We all have pet peeves. As an introvert, mine is asking a binary answer question and getting anything but a simple yes or no answer. Why must people unload on me their entire thought process or worse, answer my question with another one. Ugh! Yes or no. Yes or no! I didn’t ask for your opinion and in any case you should be asking me for more information to build a context around my inquiry or request. Why must one think that what we are experiencing is the only point of reference? There is so much more than this provincial life…
To me, the saying on the title picture should go something like this: We listen to reply, not to internalize and understand. I think many people just want to reply to be heard even if it wasn’t the correct moment to speak or to be spoken to. We are so isolated in our little worlds of work-obligations-play that when we are finally asked about the weather we end up discharging all our thoughts and worries on the unsuspecting folk. We are incapable of replying with anything other than our own biases and opinions. We fail to listen to understand and to talk clearly enough to be understood.
Overall the quality of the questions I receive and of the answers given in return is really poor.
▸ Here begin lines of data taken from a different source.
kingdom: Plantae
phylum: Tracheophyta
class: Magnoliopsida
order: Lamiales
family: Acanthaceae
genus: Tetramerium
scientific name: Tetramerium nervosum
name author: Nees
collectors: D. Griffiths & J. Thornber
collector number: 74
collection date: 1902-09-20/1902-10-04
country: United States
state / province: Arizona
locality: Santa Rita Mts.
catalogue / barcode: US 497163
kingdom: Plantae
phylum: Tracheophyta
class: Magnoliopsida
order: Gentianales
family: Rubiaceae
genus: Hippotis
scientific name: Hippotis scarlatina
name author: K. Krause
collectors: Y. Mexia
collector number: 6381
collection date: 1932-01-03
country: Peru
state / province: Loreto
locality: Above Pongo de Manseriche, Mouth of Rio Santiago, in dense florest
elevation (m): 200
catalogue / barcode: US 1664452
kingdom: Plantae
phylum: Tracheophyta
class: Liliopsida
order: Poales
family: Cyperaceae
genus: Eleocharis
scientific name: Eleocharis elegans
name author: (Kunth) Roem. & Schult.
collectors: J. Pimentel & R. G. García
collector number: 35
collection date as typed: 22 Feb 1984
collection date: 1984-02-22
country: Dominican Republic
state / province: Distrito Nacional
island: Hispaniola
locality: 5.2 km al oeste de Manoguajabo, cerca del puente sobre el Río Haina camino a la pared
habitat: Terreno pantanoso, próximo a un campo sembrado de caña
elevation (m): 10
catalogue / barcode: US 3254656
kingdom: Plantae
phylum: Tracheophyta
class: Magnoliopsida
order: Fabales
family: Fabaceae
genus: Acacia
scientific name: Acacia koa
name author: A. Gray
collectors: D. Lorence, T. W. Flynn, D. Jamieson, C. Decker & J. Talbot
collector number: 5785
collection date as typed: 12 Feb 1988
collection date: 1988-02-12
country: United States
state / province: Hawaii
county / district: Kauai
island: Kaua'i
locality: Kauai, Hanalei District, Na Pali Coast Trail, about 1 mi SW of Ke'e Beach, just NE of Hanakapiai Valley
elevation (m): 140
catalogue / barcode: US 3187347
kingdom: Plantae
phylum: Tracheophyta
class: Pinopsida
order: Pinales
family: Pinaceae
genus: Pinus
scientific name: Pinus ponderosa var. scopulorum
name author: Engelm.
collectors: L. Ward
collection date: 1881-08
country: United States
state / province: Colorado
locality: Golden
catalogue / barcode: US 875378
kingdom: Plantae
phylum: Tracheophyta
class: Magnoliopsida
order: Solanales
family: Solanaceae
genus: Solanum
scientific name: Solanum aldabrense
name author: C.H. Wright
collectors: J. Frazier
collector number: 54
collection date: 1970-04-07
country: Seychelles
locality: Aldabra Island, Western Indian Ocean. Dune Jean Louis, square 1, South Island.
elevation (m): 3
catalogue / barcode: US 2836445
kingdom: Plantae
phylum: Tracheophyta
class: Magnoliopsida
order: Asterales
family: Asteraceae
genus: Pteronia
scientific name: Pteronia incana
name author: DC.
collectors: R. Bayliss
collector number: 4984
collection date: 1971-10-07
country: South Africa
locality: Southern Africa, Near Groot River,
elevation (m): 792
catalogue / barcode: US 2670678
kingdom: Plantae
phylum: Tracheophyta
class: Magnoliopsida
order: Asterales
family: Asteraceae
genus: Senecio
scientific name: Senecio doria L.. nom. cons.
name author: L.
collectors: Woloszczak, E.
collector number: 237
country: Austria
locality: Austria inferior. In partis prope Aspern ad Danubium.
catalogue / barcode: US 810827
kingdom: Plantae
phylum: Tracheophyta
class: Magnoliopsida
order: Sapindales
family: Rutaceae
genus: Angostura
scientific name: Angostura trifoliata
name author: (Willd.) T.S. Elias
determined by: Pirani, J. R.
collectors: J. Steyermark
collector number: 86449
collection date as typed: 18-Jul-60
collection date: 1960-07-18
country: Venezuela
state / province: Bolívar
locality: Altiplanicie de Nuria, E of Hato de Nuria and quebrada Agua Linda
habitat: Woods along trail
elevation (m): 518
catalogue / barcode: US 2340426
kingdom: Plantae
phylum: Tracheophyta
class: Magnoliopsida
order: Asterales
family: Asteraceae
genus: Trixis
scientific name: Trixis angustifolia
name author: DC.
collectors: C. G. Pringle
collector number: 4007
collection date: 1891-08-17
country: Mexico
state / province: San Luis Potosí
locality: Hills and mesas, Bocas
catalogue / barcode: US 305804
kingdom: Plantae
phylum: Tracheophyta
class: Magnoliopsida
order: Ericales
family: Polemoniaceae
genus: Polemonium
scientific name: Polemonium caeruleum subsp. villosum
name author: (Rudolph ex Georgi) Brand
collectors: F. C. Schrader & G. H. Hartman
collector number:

It doesn’t matter how specific I am about my feelings, wants and desires, there is always a way the listener makes it about themselves, and hijacks the conversation to present their experiences and needs. Maybe they do it because they need to prove they are experts in the subject matter to know that their opinion carries weight. They may not realize that they are burdening an unsuspecting introverted soul with their weekend or marriage woes. Those like me will want to help and dig deeper into your psyche. My counterparts will want run away for the hills and pretend they never met you. If you have ever had someone ghost on you, they are usually introverts or jerks that couldn’t handle the Q&A data overload. In my case, if you ask for my informed opinion you will get it. You won’t get any extra info. Short, sweet and to the point. I sincerely want to listen and understand in order to provide you with the reassurance, comfort or dialogue you need. I can’t talk for the sake of argument. It bores me.
Although it is a bit pretentious to assume questions are being incorrectly answered based on my preference, my work and life experience has given me many data points to reach this conclusion. Most misunderstanding are due to an incorrectly long-winded answer or by not just saying yes or no. In a fast paced society we still take too much time to convey the proper responses and inputs. Weird because people in a hurry should be more precise and efficient if they want that hurry to mean something or make a difference. If you are doing less with more you are failing at life. Take a moment to step back, analyze what is not required and what you need to stop doing to earn back your efficacy. Answer the question asked and not the question you think they need answer. Don’t provide the response you think they want to hear. Be brave and bold and actually communicate and bond with your peers. Life is to short to listen just to reply and not to understand.